Your tasks:
• A. List the three parameters documented for the alltoall function in the Bagua API documentation.
• B. In the Bagua API documentation, the size of send_tensor must be divisible by what value?
• C. Resume the Bagua API documentation from its last sentence.

The in-place version of allreduce.

Parameters

tensor (torch.Tensor) –
op (ReduceOp) –
comm (Optional[bagua_core.BaguaSingleCommunicatorPy]) –

bagua.torch_api.alltoall(send_tensor, recv_tensor, comm=None)¶

Each process scatters send_tensor to all processes associated with the communicator and return the gathered data in recv_tensor.

Parameters

send_tensor (torch.Tensor) – Input of the collective, the size must be divisible by comm.nranks.
recv_tensor (torch.Tensor) – Output of the collective, must have equal size with send_tensor.
comm (Optional[bagua_core.BaguaSingleCommunicatorPy]) – A handle of the Bagua communicator to work on. By default, the global communicator of the default process group will be used.

Input data:

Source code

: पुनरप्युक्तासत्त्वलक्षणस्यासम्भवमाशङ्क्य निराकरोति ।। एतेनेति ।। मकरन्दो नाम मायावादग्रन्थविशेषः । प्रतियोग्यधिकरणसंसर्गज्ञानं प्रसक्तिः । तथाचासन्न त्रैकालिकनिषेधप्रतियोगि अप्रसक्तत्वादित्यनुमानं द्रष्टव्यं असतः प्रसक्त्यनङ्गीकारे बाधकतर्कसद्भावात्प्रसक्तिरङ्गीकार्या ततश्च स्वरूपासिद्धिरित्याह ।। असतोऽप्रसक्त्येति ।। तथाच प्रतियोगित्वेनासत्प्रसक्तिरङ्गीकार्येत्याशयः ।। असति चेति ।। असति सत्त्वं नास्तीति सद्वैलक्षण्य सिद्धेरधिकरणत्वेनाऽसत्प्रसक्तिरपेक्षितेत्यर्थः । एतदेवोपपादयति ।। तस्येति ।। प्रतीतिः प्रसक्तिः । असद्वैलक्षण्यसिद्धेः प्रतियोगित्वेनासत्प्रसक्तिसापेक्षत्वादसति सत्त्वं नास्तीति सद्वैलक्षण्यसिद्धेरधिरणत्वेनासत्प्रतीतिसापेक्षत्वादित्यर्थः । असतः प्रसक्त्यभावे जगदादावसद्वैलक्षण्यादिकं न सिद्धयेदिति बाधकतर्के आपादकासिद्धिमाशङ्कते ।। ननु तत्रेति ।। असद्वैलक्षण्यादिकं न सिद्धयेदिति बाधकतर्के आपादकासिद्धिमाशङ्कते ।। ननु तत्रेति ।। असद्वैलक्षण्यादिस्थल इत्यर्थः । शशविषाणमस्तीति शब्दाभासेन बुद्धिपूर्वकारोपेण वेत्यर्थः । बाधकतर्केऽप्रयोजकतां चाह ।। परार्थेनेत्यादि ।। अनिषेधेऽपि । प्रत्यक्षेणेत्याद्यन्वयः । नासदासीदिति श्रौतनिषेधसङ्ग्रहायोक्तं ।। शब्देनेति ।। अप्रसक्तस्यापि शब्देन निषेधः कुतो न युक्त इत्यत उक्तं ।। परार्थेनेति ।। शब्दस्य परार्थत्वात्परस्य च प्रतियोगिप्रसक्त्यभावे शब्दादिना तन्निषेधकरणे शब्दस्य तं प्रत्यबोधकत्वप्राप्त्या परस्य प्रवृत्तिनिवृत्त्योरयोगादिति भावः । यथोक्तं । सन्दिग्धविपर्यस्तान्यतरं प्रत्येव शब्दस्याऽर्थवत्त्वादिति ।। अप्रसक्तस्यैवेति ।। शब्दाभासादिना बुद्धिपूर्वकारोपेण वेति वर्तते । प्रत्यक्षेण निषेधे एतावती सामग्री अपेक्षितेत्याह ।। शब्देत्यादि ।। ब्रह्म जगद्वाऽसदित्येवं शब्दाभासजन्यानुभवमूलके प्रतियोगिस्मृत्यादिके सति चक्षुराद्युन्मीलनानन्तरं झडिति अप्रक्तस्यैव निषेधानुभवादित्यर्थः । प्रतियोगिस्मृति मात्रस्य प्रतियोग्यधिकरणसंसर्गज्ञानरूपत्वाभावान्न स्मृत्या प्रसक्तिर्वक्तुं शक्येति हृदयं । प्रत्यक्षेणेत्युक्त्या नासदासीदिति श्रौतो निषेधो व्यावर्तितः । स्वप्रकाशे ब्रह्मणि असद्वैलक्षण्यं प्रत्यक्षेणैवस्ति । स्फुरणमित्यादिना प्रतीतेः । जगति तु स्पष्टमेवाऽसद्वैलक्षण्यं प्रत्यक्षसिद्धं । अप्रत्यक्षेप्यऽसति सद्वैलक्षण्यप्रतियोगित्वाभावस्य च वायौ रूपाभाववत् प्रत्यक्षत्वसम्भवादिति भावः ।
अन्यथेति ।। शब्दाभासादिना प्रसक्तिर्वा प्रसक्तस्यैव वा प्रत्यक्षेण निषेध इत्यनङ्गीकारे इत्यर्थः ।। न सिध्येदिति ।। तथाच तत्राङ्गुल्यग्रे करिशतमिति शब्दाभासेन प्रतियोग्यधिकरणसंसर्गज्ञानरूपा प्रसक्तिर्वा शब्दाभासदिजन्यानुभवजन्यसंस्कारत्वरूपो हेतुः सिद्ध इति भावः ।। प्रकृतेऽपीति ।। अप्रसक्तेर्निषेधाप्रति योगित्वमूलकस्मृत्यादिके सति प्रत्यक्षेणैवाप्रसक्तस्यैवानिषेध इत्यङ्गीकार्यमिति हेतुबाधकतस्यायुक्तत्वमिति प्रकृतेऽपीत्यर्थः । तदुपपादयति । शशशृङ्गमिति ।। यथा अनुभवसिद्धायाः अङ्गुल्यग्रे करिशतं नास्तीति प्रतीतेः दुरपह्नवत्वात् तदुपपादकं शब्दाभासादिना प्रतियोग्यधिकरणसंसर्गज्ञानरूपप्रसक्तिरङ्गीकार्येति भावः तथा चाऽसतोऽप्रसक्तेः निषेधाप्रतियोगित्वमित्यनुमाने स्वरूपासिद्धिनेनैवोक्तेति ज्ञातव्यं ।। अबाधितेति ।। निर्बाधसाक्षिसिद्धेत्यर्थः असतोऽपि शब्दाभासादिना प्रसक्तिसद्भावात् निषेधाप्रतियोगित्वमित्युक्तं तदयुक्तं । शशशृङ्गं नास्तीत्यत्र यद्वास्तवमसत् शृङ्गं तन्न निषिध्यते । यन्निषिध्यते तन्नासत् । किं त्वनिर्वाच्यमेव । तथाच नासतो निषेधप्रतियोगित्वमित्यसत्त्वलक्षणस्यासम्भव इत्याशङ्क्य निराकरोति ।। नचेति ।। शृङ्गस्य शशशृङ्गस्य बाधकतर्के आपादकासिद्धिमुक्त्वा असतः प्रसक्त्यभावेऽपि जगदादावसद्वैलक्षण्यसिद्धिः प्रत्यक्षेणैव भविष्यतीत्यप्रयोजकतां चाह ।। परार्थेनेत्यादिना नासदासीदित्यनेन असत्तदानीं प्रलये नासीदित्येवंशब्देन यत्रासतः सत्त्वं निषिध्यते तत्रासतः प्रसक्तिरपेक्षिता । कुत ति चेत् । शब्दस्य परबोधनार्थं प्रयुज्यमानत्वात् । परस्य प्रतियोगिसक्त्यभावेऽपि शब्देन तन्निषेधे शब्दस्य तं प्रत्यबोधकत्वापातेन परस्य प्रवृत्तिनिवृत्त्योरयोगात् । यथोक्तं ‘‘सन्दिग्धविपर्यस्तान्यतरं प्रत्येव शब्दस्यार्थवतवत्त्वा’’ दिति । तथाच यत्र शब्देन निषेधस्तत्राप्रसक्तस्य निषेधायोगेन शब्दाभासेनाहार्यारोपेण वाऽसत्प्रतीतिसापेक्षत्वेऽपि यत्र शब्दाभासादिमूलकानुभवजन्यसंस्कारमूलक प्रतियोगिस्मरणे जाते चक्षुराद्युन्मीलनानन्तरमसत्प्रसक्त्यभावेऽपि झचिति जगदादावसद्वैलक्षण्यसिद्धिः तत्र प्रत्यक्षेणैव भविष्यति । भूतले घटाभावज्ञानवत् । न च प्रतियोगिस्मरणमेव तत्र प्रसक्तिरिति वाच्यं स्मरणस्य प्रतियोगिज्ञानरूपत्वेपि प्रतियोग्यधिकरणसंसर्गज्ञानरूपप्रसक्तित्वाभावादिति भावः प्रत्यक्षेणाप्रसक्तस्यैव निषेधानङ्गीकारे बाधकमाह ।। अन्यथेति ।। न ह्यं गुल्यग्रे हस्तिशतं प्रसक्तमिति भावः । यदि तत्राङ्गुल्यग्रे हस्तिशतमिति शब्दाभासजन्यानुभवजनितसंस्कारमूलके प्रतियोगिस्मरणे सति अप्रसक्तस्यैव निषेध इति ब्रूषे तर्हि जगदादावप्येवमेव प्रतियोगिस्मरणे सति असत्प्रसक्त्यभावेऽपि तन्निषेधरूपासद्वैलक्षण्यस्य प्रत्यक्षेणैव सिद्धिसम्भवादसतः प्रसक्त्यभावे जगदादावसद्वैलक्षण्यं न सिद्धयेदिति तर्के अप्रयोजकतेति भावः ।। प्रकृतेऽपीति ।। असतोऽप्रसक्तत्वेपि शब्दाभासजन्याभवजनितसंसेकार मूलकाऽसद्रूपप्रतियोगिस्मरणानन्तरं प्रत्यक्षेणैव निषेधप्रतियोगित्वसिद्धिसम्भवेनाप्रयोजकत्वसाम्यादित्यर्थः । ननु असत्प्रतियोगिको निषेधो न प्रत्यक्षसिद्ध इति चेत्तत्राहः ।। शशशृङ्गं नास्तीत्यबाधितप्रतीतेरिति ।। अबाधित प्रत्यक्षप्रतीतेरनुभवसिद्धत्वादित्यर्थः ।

Answers to this exercise:
• A. send_tensor, recv_tensor, comm

• B. comm.nranks

• C.
bagua.torch_api.alltoall_inplace(tensor, comm=None)¶

The in-place version of alltoall.

Parameters

tensor (torch.Tensor) –
comm (Optional[bagua_core.BaguaSingleCommunicatorPy]) –

bagua.torch_api.broadcast(tensor, src=0, comm=None)¶

Broadcasts the tensor to all processes associated with the communicator.

tensor must have the same number of elements in all processes participating in the collective.

Parameters

tensor (torch.Tensor) – Data to be sent if src is the rank of current process, and tensor to be used to save received data otherwise.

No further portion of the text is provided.